Activity:
Write out the stretch of the farewell posts below from "Sunday, 29 April" through "some hard choices.", word for word.

::: Excerpt to read

Monday, 30 April 2001 1430Z
Farewell to a fellow Warrior... -Teatime

It's sad to see another honourable Warrior to lay down his weapons and to retire from the active duties on the Fort, but I understand the reasons for his decision just too well.
Tot, you did a great job during your watch and it will be a long way before I can say that I'd done as much for the game and the community as you did. Both, you and Bundy have always been proud representatives of all the Fort stands for.
I can only try to follow your example and do my best, together with PainKilleR (as much as his tight schedule allows) and hopefully soon with another great warrior. Might one day my rants are as sharp as yours :-).
Farewell, my friend. Your chamber might be empty, but it will always be held ready for you.

And while I'm at honouring fellow warriors, let me add a salute to the man who started it all and who fought the good fight before us. Bundy, you will always be remembered. To me (and I guess the same goes for Tot) this place will always be 'Fort Bundy'. The name may have changed, but the spirit still lives on in these walls.

Sunday, 29 April 2001 2215Z
A change of command...
-Totentanz

All things must come to an end - usually by circumstances beyond one's control - and it looks like it's that time for me, now. As of late, my work schedule, which wasn't exactly relaxing and liesurely in the past, became a slice of Hell. We're at 40% manning, and are no longer a 24-7 shop. I've gone from my comfortable graveyard shift, to one that runs 6am to 2pm, Eastern time. As you might guess, going to bed at 10pm, to wake up at 4:45am puts a serious cramp in my social life - even one online. Add to that, my marked decline in interest in playing TFC, or being involved with it, brought me to make some hard choices.

1. I've completely dropped any and all involvement in the TFC Reform Project. I've given control to it in total to Warthog. A combination of the lack of time and a complete lack of interest in the game has brought me to this point. My disgust with several glaring loopholes being exploited to hell that completely DESTROY the spirit and intent of the game and it's design - by what I thought at one time were fine, outstanding members of this community. For those of you who can't read between the lines, I'm referring to the "BunnyHopping" techniques that allow a HWGuy to outrun a Scout, and still fire his Chaingun. And if you want to argue semantics as say I don't know what I'm talking about by using that particular term AGAIN, frankly you can blow me. See that motto up there, the one that says "Dedicated to Honour, Sportsmanship and Team Play"? Use of that exploit violates the first two completely - there is NO grey area in that call, folks. If you say otherwise, you're lying to yourself and your fellow players. Add to this the last patch, which Valve led us here to believe was slated to fix many of the recurrant and annoying bugs - instead only offered the new models. Oh, yes - and a couple of minor bugfixes - oh joy. Some of the models I do like, some I don't. That's not the point. I started the TFC Reform Project as an effort to get Valve to fix, and continue to maintain a mod which at that time was SERIOUSLY broken. I managed to achieve most of the former, but since Counter-Strike has become their Golden Goose, I doubt we'll see much action on maintaining TFC any time soon.

::::::
::: Information shown

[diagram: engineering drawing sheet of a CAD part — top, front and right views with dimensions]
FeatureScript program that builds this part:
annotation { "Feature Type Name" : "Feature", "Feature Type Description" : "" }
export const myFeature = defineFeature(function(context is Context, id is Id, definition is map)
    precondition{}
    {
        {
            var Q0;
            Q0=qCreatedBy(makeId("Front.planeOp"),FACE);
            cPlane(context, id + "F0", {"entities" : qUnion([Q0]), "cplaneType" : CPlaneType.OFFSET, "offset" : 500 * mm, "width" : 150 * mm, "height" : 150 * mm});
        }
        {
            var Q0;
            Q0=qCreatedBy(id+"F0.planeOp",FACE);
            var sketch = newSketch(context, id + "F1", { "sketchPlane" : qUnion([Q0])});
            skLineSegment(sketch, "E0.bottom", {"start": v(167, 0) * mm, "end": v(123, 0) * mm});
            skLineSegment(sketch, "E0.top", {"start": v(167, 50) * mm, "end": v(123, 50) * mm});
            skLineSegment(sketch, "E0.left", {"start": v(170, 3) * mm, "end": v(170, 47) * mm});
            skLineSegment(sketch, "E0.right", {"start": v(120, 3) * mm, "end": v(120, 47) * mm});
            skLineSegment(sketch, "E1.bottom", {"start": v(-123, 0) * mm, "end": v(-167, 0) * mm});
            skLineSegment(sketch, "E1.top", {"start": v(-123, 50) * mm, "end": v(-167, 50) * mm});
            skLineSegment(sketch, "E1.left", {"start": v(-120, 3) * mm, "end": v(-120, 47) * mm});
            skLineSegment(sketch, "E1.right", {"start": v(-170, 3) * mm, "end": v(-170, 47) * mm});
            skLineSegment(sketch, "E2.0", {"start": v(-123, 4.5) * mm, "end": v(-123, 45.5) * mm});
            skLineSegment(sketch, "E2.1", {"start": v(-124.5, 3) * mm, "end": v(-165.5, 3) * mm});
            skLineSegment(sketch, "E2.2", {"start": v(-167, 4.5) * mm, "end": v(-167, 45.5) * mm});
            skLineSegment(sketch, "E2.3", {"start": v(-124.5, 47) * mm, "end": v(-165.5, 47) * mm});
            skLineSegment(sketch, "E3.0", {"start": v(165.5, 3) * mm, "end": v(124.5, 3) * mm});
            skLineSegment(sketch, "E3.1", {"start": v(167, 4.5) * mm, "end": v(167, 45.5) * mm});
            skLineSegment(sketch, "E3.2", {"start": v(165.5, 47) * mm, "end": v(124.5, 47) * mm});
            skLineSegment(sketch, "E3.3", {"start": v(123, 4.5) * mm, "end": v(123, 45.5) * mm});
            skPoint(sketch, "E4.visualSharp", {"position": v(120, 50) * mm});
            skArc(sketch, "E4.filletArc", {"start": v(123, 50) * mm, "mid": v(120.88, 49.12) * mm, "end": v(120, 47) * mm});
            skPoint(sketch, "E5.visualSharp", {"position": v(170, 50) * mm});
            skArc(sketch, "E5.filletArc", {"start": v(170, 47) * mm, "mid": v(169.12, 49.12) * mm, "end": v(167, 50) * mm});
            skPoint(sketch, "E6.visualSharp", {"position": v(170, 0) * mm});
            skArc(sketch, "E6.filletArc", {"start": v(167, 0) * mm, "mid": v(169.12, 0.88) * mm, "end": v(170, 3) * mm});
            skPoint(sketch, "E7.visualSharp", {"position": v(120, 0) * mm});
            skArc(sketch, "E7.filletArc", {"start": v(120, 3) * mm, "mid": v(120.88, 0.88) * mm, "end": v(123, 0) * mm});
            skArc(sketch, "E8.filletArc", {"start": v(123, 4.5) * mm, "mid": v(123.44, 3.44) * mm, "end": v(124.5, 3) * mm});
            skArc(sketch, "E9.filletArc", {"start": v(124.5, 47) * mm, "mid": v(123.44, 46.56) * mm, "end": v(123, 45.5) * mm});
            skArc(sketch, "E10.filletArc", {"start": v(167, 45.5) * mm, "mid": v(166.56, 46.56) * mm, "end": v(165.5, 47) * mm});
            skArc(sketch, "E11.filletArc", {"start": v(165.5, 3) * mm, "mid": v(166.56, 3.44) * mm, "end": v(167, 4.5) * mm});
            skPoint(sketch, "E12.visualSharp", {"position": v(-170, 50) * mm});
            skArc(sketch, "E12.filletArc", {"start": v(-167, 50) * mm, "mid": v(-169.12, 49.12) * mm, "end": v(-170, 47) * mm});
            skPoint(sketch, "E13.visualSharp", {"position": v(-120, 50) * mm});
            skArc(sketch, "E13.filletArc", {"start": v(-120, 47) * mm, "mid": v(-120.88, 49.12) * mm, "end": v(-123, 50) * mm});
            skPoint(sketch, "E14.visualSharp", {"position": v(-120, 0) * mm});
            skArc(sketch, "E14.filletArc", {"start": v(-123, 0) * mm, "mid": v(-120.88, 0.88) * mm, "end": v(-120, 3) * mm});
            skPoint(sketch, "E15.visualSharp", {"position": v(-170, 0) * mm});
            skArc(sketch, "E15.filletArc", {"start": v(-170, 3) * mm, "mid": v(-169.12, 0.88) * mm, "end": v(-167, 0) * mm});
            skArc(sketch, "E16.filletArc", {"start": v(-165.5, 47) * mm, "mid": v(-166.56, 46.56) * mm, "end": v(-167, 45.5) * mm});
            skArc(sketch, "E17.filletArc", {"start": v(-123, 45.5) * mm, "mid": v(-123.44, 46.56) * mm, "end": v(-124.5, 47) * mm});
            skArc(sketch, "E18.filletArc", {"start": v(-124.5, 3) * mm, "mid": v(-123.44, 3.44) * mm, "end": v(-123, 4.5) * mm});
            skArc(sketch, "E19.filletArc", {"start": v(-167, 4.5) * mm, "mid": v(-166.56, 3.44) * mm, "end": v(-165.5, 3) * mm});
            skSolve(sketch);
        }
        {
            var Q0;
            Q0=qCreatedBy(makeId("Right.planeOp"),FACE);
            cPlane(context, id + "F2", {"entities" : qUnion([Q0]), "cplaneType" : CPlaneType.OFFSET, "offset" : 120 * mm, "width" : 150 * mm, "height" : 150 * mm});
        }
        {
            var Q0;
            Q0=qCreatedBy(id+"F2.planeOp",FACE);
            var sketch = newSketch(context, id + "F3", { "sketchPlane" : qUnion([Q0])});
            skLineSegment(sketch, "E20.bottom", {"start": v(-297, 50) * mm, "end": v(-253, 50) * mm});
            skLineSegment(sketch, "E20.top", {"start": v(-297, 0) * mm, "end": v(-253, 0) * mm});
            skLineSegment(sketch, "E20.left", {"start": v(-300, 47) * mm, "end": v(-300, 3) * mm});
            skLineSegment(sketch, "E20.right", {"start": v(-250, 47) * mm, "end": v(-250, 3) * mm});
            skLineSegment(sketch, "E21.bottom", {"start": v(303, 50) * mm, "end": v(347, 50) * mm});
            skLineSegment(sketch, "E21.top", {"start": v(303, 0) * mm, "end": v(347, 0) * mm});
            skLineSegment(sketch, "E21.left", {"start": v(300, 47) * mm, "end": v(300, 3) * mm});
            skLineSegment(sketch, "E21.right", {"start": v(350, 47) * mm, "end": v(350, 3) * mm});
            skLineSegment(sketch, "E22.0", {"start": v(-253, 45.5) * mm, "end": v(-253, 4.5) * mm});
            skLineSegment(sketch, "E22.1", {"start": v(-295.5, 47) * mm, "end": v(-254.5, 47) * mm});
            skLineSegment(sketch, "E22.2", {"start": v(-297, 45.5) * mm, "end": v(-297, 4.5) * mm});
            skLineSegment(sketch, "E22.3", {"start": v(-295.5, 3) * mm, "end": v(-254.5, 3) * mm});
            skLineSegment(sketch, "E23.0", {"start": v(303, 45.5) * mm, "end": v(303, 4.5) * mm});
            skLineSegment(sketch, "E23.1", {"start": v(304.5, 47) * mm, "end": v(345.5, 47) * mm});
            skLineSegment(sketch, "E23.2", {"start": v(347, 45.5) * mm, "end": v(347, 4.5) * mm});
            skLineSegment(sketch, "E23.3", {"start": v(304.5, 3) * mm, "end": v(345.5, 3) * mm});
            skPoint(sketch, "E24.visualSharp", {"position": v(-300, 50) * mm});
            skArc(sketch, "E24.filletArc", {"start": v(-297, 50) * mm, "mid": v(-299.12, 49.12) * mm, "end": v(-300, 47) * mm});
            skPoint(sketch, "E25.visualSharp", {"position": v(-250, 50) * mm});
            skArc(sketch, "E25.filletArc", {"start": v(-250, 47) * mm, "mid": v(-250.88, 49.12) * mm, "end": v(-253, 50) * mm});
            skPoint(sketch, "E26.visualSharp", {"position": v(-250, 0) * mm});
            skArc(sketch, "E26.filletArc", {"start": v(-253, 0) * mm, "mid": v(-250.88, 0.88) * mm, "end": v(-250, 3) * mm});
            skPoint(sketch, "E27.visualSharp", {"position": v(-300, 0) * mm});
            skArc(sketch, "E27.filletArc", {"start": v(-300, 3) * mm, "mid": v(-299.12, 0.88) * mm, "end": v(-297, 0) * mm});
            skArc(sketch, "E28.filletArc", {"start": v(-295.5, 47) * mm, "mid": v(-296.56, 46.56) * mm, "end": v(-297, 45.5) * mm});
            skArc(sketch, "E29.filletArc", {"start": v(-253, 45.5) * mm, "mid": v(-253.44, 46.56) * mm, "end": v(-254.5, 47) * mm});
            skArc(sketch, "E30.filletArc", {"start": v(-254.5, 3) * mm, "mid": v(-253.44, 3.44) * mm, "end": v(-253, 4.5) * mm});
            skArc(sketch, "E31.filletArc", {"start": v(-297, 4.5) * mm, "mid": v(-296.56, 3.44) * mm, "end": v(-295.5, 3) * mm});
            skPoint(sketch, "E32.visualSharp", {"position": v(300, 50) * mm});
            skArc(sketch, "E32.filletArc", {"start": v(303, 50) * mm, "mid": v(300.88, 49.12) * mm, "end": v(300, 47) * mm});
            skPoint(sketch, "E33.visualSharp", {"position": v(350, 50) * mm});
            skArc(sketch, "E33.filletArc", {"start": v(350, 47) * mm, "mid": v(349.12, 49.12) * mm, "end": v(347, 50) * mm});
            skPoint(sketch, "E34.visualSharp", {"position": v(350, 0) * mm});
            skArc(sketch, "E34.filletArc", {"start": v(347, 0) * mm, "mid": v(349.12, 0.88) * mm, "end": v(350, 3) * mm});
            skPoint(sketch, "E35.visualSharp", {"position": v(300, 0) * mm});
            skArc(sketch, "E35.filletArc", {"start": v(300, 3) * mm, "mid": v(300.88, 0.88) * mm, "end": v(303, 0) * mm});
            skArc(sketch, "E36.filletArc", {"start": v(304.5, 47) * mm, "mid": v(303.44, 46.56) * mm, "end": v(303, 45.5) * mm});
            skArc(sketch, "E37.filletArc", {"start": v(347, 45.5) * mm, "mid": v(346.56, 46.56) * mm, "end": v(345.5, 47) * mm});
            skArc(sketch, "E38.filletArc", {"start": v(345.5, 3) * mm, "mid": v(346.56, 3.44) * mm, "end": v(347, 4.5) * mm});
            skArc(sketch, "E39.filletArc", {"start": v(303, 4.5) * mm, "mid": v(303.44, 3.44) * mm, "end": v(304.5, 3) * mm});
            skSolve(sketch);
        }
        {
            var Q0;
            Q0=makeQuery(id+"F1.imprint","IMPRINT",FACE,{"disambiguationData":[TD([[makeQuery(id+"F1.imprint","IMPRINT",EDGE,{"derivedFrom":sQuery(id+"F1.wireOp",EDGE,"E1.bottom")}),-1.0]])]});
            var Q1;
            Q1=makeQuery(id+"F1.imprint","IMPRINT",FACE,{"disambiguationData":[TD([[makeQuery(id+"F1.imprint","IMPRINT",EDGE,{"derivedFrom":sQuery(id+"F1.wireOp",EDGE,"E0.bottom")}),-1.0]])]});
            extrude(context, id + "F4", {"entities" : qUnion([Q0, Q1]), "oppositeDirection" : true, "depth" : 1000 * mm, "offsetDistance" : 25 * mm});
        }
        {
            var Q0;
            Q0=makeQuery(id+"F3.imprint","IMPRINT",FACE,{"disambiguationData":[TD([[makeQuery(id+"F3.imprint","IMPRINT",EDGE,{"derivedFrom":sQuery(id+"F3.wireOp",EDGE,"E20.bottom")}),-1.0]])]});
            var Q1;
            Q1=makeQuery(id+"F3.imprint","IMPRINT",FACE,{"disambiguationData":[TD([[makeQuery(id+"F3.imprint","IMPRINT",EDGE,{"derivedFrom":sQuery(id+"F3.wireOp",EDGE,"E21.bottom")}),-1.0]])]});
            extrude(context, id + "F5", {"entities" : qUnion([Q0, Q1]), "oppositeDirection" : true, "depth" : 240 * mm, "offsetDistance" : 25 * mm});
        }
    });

::::::

Exercise answer:
Sunday, 29 April 2001 2215Z
A change of command...
-Totentanz

All things must come to an end - usually by circumstances beyond one's control - and it looks like it's that time for me, now. As of late, my work schedule, which wasn't exactly relaxing and liesurely in the past, became a slice of Hell. We're at 40% manning, and are no longer a 24-7 shop. I've gone from my comfortable graveyard shift, to one that runs 6am to 2pm, Eastern time. As you might guess, going to bed at 10pm, to wake up at 4:45am puts a serious cramp in my social life - even one online. Add to that, my marked decline in interest in playing TFC, or being involved with it, brought me to make some hard choices.